A CAR expert has given some handy tips for new drivers on how to reduce car insurance costs, ahead of the new academic year.
As university students from the Forest of Dean return to their studies in September, or start their brand new education venture, many may also be looking to insure their vehicle. However, new drivers aged 17–19 are facing average annual insurance premiums of £1,346, the highest of any age group, and those aged 20-29 even still paying an average of £998 a year.
Sam Evans, director of UK car dealership Beck Evans, says that many new drivers miss easy savings because they simply accept their first quote without properly checking what deals are out there.
Evans shared a bunch of tips that could help drivers cut their insurance bills significantly, particularly important for those aged between 17 and 25 who typically face higher premiums.
Read below to discover what he said.
Pick a car with a smaller engine
The statistics show that vehicles with smaller engines cost less to insure because they pose less risk.

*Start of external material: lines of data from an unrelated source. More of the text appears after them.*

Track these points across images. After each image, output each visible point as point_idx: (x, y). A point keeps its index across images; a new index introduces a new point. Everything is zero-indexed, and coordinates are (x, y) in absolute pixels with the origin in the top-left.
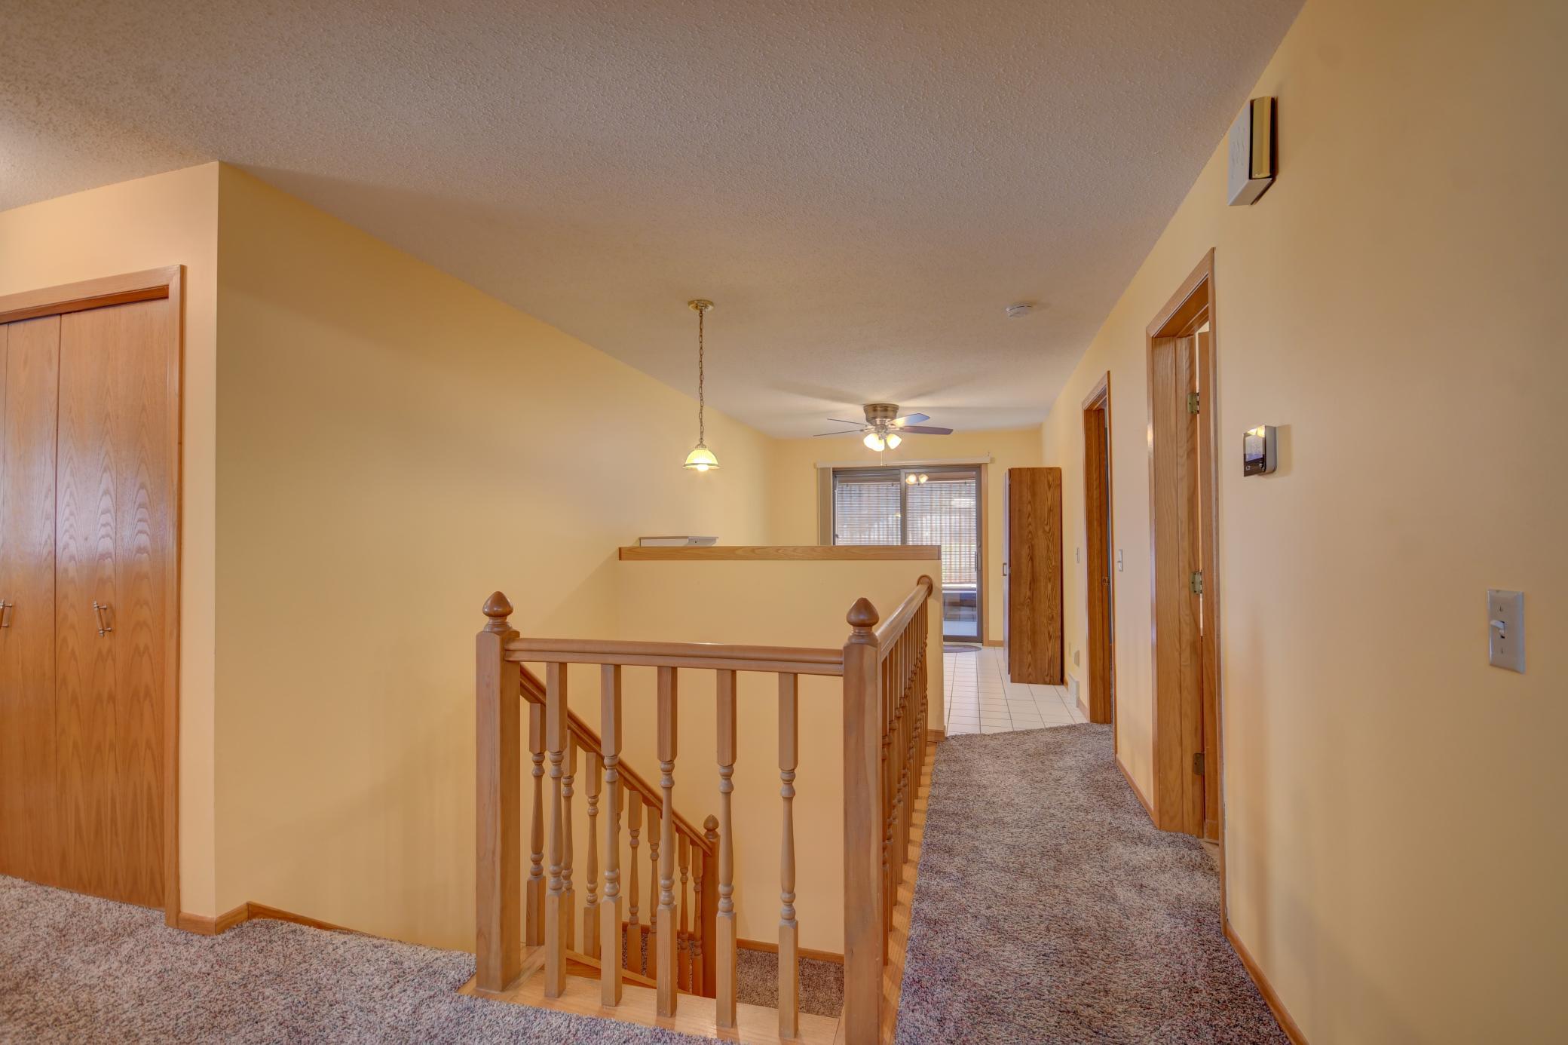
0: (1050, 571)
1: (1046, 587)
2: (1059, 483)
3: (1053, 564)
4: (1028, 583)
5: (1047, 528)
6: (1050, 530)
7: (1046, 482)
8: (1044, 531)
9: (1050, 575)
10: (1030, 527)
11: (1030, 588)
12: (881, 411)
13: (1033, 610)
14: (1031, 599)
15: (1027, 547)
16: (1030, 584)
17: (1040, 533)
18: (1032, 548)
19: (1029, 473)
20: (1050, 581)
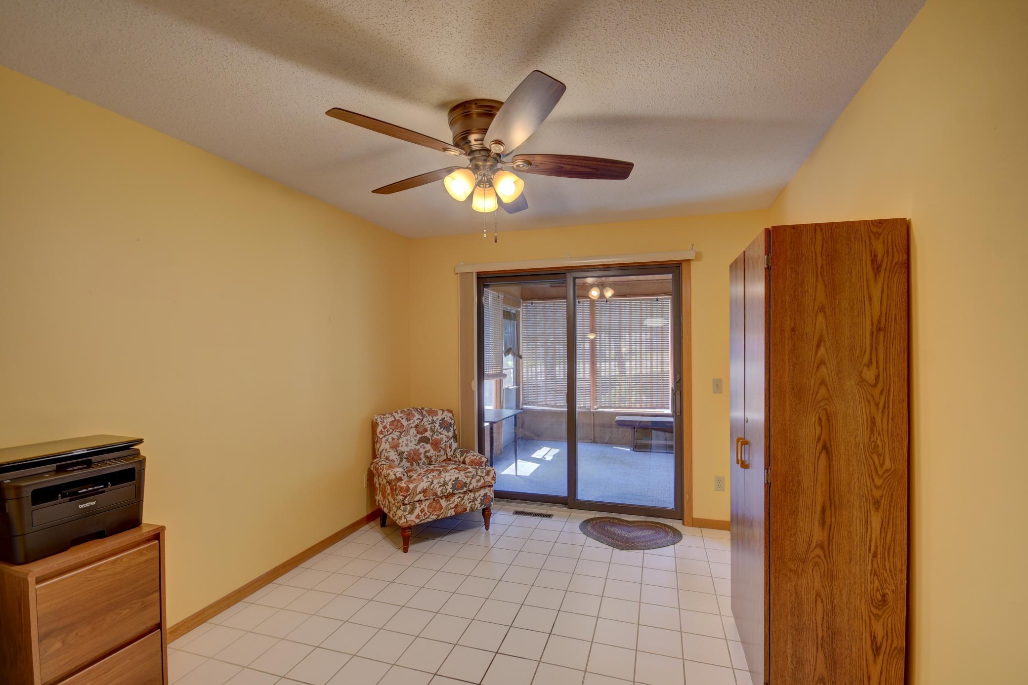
0: (879, 482)
1: (867, 522)
2: (900, 257)
3: (888, 464)
4: (819, 509)
5: (869, 375)
6: (877, 378)
7: (867, 258)
8: (862, 382)
9: (877, 493)
10: (823, 369)
11: (823, 523)
12: (480, 115)
13: (830, 576)
14: (826, 547)
15: (813, 419)
16: (823, 511)
17: (850, 384)
18: (827, 421)
19: (819, 236)
20: (877, 509)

These cars are less powerful, making high-speed accidents less likely, which insurers recognise when calculating premiums.
Insurance companies classify cars into groups from 1-50, with lower numbers typically resulting in cheaper insurance costs.
Take an extra driving course
New drivers who take a Pass Plus course can show they're a safer driver. This tells insurers you're less risky, which can mean reduced premium costs.
The Pass Plus course covers driving in different conditions, including motorways, rural roads, and at night, which are all situations that new drivers might find challenging.
Consider black box policies
Black box policies allow insurers to track how you really drive rather than relying on statistics about your age group. The device tracks speed, braking, cornering, and time of travel, rewarding you with cheaper insurance if you drive well.
Add a parent or someone experienced to your policy
Adding a low-risk, experienced driver such as a parent to your policy can bring your costs way down. This works because insurers calculate risk based on all named drivers.
Do not fake who the main driver is, as this constitutes insurance fraud known as 'fronting' and could lead to claims being rejected and policies cancelled.
Raise your voluntary excess (if you can afford it)
Opting for a higher voluntary excess can shrink your monthly cost. This approach works well if you can afford the excess amount should you need to make a claim.
Drivers should always check the total excess, which includes both voluntary and compulsory elements, to make sure it's still doable if you need to claim.
Shop around for add-ons
Car insurance add-ons like breakdown cover or legal protection might be cheaper when purchased separately. Price comparison between standalone products and bundled offers can save you a chunk of money.
Check whether existing bank accounts or credit cards already include breakdown cover before paying extra for it through insurance.
Talk to a broker
An insurance broker gives advice based specifically on your current situation. They have access to deals you may not find on comparison sites.
Insurance brokers can be very important for new drivers with unusual circumstances, such as those with modified cars or international driving experience.
The car dealership director also reminded UK drivers that it's illegal to drive without at least third-party cover, with penalties for uninsured driving including fines up to £1,000, six penalty points, and even losing your car.
Conclusion
Paying for the year upfront can save you a lot, though it requires a larger upfront payment. The savings can be substantial, often up to 20 per cent compared to monthly payments, because monthly plans come with interest, so you pay more in the long run.